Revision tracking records
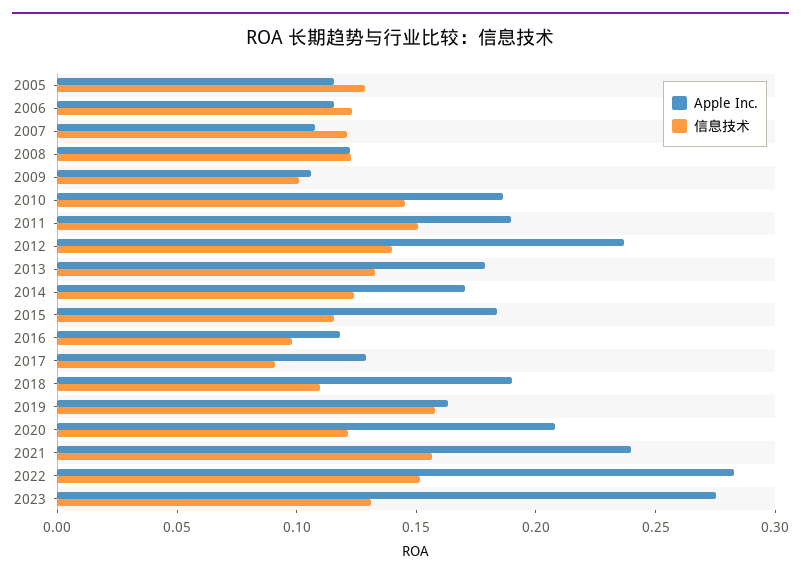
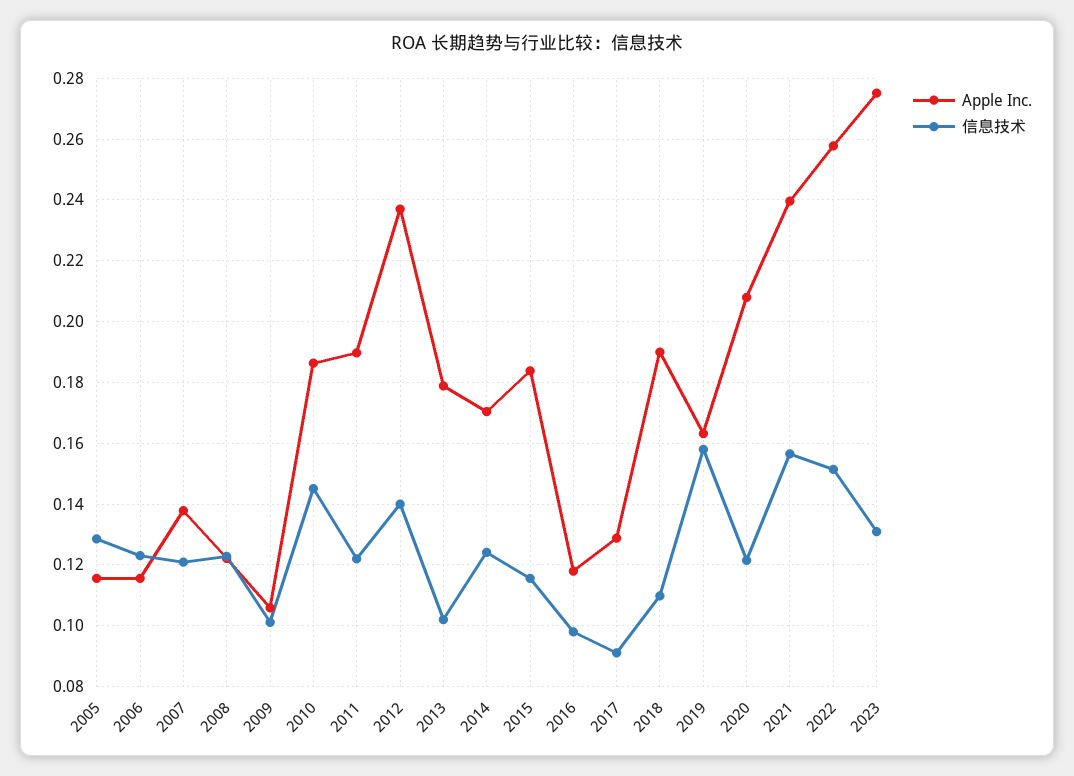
  {
    "Apple Inc.": {
      "2005": 0.116,
      "2006": 0.116,
-     "2007": 0.11,
+     "2007": 0.138,
      "2008": 0.122,
      "2009": 0.106,
      "2010": 0.186,
      "2011": 0.19,
      "2012": 0.238,
      "2013": 0.178,
      "2014": 0.17,
      "2015": 0.184,
      "2016": 0.118,
      "2017": 0.128,
      "2018": 0.19,
      "2019": 0.164,
      "2020": 0.208,
      "2021": 0.24,
-     "2022": 0.28,
+     "2022": 0.258,
      "2023": 0.276
    },
    "信息技术": {
      "2005": 0.128,
      "2006": 0.124,
      "2007": 0.12,
      "2008": 0.122,
      "2009": 0.102,
      "2010": 0.146,
-     "2011": 0.15,
+     "2011": 0.122,
      "2012": 0.14,
-     "2013": 0.13,
+     "2013": 0.102,
      "2014": 0.124,
      "2015": 0.116,
      "2016": 0.098,
      "2017": 0.092,
      "2018": 0.11,
      "2019": 0.158,
      "2020": 0.122,
      "2021": 0.156,
      "2022": 0.152,
      "2023": 0.132
    }
  }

=== Work item ===
Take every entry above and transcribe it exactly, with no pictures in the copy.

=== Written solution ===
  {
    "Apple Inc.": {
      "2005": 0.116,
      "2006": 0.116,
-     "2007": 0.11,
+     "2007": 0.138,
      "2008": 0.122,
      "2009": 0.106,
      "2010": 0.186,
      "2011": 0.19,
      "2012": 0.238,
      "2013": 0.178,
      "2014": 0.17,
      "2015": 0.184,
      "2016": 0.118,
      "2017": 0.128,
      "2018": 0.19,
      "2019": 0.164,
      "2020": 0.208,
      "2021": 0.24,
-     "2022": 0.28,
+     "2022": 0.258,
      "2023": 0.276
    },
    "信息技术": {
      "2005": 0.128,
      "2006": 0.124,
      "2007": 0.12,
      "2008": 0.122,
      "2009": 0.102,
      "2010": 0.146,
-     "2011": 0.15,
+     "2011": 0.122,
      "2012": 0.14,
-     "2013": 0.13,
+     "2013": 0.102,
      "2014": 0.124,
      "2015": 0.116,
      "2016": 0.098,
      "2017": 0.092,
      "2018": 0.11,
      "2019": 0.158,
      "2020": 0.122,
      "2021": 0.156,
      "2022": 0.152,
      "2023": 0.132
    }
  }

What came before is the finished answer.